- Born: Brooklyn, New York
- Education: Princeton University Columbia University
- Scientific career
- Fields: Epidemiology
- Institutions: Columbia University Harlem Hospital Center

= Elaine Abrams =

American physician and epidemiologist

Elaine Abrams is an American physician and epidemiologist who is a professor of epidemiology at Columbia University Mailman School of Public Health. She looks to optimize the treatment of people living with HIV and prevent illness amongst children. She is a founding member of the International Center for AIDS Care and Treatment Program (ICAP) at Columbia.

== Early life and education ==
Abrams grew up in Brooklyn. Her mother was a Holocaust survivor. She was an undergraduate student at Princeton University and a medical student at Columbia University College of Physicians and Surgeons. She completed her specialty training at the Harlem Hospital Center. She was working in New York during the outbreak of the AIDS epidemic, and established the Harlem Hospital Center Family Care Center in 1989. The center was founded to respond to the epidemic of HIV infection in young people in New York City. During this time she became a fierce advocate for women's health.

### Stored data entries

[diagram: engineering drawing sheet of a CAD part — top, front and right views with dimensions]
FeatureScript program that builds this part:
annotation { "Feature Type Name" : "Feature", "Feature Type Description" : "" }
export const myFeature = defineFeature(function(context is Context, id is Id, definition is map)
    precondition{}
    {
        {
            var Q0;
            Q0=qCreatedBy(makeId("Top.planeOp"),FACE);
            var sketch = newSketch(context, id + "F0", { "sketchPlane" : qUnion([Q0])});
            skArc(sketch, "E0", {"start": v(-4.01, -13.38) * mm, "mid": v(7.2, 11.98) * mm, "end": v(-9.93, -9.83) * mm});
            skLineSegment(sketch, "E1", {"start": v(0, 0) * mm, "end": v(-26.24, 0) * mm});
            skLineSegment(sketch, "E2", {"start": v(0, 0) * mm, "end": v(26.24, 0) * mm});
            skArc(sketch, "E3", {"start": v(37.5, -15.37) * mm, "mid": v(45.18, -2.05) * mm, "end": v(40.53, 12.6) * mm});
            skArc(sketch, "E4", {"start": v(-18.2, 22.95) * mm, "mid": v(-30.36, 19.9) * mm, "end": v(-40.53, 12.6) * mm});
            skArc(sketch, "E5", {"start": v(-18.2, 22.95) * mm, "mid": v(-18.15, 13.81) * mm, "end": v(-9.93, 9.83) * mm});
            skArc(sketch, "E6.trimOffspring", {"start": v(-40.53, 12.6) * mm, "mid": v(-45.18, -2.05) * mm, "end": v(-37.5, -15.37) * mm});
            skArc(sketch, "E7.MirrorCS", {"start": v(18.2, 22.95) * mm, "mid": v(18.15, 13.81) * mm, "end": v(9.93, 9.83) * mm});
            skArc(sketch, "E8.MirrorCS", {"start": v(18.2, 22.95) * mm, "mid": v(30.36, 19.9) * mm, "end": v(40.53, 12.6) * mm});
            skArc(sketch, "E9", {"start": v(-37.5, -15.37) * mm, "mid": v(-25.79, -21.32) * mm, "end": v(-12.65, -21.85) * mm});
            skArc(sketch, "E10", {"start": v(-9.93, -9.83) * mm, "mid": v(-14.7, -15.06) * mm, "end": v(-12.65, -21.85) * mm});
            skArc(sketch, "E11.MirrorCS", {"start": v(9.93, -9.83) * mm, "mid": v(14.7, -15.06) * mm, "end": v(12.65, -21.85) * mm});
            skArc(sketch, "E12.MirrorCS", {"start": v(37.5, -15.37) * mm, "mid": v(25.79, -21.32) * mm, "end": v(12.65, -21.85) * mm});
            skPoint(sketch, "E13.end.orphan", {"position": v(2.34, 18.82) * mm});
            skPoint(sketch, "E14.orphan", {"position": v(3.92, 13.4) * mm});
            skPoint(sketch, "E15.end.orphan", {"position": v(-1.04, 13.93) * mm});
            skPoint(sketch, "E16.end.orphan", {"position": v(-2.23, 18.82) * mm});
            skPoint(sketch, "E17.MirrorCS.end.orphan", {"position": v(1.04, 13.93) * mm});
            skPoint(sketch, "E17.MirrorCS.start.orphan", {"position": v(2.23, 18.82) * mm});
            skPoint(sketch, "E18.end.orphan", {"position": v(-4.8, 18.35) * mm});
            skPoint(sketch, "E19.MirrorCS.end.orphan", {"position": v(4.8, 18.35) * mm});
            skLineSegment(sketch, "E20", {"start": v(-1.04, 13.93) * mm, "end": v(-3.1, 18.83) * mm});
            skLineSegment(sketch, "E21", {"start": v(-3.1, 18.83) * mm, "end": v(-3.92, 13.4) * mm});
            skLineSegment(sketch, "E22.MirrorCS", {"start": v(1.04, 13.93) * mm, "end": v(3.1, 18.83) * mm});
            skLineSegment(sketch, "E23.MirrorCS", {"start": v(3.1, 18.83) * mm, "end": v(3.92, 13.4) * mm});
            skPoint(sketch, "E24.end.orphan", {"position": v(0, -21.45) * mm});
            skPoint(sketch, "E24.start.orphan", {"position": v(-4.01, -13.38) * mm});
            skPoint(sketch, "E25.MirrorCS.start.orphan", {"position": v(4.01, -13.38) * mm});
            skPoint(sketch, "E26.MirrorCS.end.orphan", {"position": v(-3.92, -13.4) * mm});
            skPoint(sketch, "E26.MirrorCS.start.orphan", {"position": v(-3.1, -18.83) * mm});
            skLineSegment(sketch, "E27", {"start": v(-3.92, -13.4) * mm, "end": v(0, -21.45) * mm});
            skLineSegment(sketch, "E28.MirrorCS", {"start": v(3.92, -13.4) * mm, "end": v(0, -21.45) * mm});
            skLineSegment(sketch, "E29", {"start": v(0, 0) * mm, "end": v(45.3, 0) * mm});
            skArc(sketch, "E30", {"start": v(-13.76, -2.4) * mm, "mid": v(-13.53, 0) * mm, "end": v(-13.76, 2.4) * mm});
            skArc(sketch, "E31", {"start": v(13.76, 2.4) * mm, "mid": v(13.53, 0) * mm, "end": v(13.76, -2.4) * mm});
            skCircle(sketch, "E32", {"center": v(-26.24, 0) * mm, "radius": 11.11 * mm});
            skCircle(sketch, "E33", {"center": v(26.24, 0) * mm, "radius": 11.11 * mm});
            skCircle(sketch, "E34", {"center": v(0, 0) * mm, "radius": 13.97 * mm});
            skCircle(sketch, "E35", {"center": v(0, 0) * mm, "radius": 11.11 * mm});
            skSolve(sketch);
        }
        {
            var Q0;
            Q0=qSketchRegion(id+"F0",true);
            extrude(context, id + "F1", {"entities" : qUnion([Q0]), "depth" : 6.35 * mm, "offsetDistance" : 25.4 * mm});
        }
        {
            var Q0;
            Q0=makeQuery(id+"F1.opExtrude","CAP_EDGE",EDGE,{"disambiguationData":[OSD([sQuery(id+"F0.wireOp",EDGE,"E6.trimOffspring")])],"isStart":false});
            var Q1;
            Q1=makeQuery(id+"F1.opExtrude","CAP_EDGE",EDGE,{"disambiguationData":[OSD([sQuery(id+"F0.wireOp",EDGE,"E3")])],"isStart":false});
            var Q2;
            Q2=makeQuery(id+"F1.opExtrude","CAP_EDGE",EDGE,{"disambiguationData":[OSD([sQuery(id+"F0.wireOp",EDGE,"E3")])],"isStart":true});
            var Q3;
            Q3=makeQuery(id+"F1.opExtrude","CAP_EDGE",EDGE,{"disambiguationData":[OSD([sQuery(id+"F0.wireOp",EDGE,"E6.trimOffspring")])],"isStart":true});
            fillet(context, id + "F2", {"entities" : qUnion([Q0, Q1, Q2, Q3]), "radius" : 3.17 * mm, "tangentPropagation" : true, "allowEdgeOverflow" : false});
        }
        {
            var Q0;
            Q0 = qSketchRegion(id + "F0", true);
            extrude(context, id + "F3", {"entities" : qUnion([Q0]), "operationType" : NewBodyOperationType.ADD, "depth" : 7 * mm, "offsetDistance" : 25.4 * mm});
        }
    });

### ASSIGNED TASK 1
Reproduce the stretch of the Elaine Abrams profile from "Elaine Abrams is" through "(ICAP) at Columbia.".
### ASSIGNED TASK 2
Turn the paragraph of the Elaine Abrams profile that begins "Abrams grew up in Brooklyn" into a short list that keeps its main facts.
### ASSIGNED TASK 3
According to the Elaine Abrams profile, in what year did Abrams establish the Harlem Hospital Center Family Care Center?

### TASK SOLUTION 1
Elaine Abrams is an American physician and epidemiologist who is a professor of epidemiology at Columbia University Mailman School of Public Health. She looks to optimize the treatment of people living with HIV and prevent illness amongst children. She is a founding member of the International Center for AIDS Care and Treatment Program (ICAP) at Columbia.

### TASK SOLUTION 2
- Grew up in Brooklyn; her mother was a Holocaust survivor.
- Undergraduate at Princeton University; medical student at Columbia University College of Physicians and Surgeons.
- Completed specialty training at the Harlem Hospital Center.
- Worked in New York during the outbreak of the AIDS epidemic.
- Established the Harlem Hospital Center Family Care Center in 1989 to respond to HIV infection in young people in New York City.
- Became a fierce advocate for women's health during this time.

### TASK SOLUTION 3
1989